> **Detected change data**:

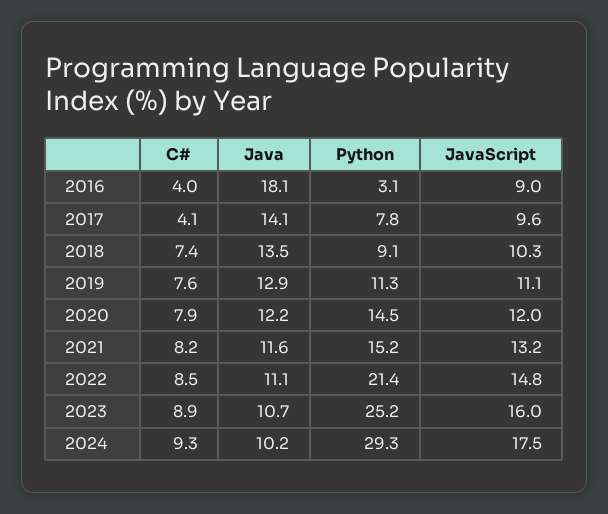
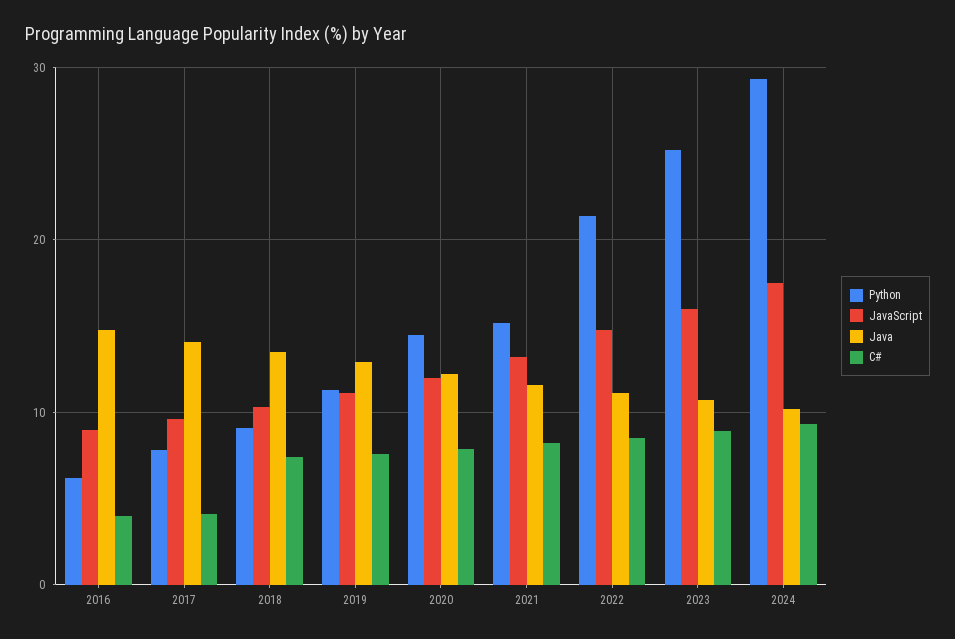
  {
    "C#": {
      "2016": 4,
      "2017": 4.1,
      "2018": 7.4,
      "2019": 7.6,
      "2020": 7.9,
      "2021": 8.2,
      "2022": 8.5,
      "2023": 8.9,
      "2024": 9.3
    },
    "Java": {
-     "2016": 18.1,
+     "2016": 15,
      "2017": 14.1,
      "2018": 13.5,
      "2019": 12.9,
      "2020": 12.2,
      "2021": 11.6,
      "2022": 11.1,
      "2023": 10.7,
      "2024": 10.2
    },
    "Python": {
-     "2016": 3.1,
+     "2016": 6,
      "2017": 7.8,
      "2018": 9.1,
      "2019": 11.3,
      "2020": 14.5,
      "2021": 15.2,
      "2022": 21.4,
      "2023": 25.2,
      "2024": 29.3
    },
    "JavaScript": {
      "2016": 9,
      "2017": 9.6,
      "2018": 10.3,
      "2019": 11.1,
      "2020": 12,
      "2021": 13.2,
      "2022": 14.8,
      "2023": 16,
      "2024": 17.5
    }
  }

> **TASK DETAILS**: Although the records above contain pictures, only their text is to be repeated, exactly as given.

> **WORKED SOLUTION**:
  {
    "C#": {
      "2016": 4,
      "2017": 4.1,
      "2018": 7.4,
      "2019": 7.6,
      "2020": 7.9,
      "2021": 8.2,
      "2022": 8.5,
      "2023": 8.9,
      "2024": 9.3
    },
    "Java": {
-     "2016": 18.1,
+     "2016": 15,
      "2017": 14.1,
      "2018": 13.5,
      "2019": 12.9,
      "2020": 12.2,
      "2021": 11.6,
      "2022": 11.1,
      "2023": 10.7,
      "2024": 10.2
    },
    "Python": {
-     "2016": 3.1,
+     "2016": 6,
      "2017": 7.8,
      "2018": 9.1,
      "2019": 11.3,
      "2020": 14.5,
      "2021": 15.2,
      "2022": 21.4,
      "2023": 25.2,
      "2024": 29.3
    },
    "JavaScript": {
      "2016": 9,
      "2017": 9.6,
      "2018": 10.3,
      "2019": 11.1,
      "2020": 12,
      "2021": 13.2,
      "2022": 14.8,
      "2023": 16,
      "2024": 17.5
    }
  }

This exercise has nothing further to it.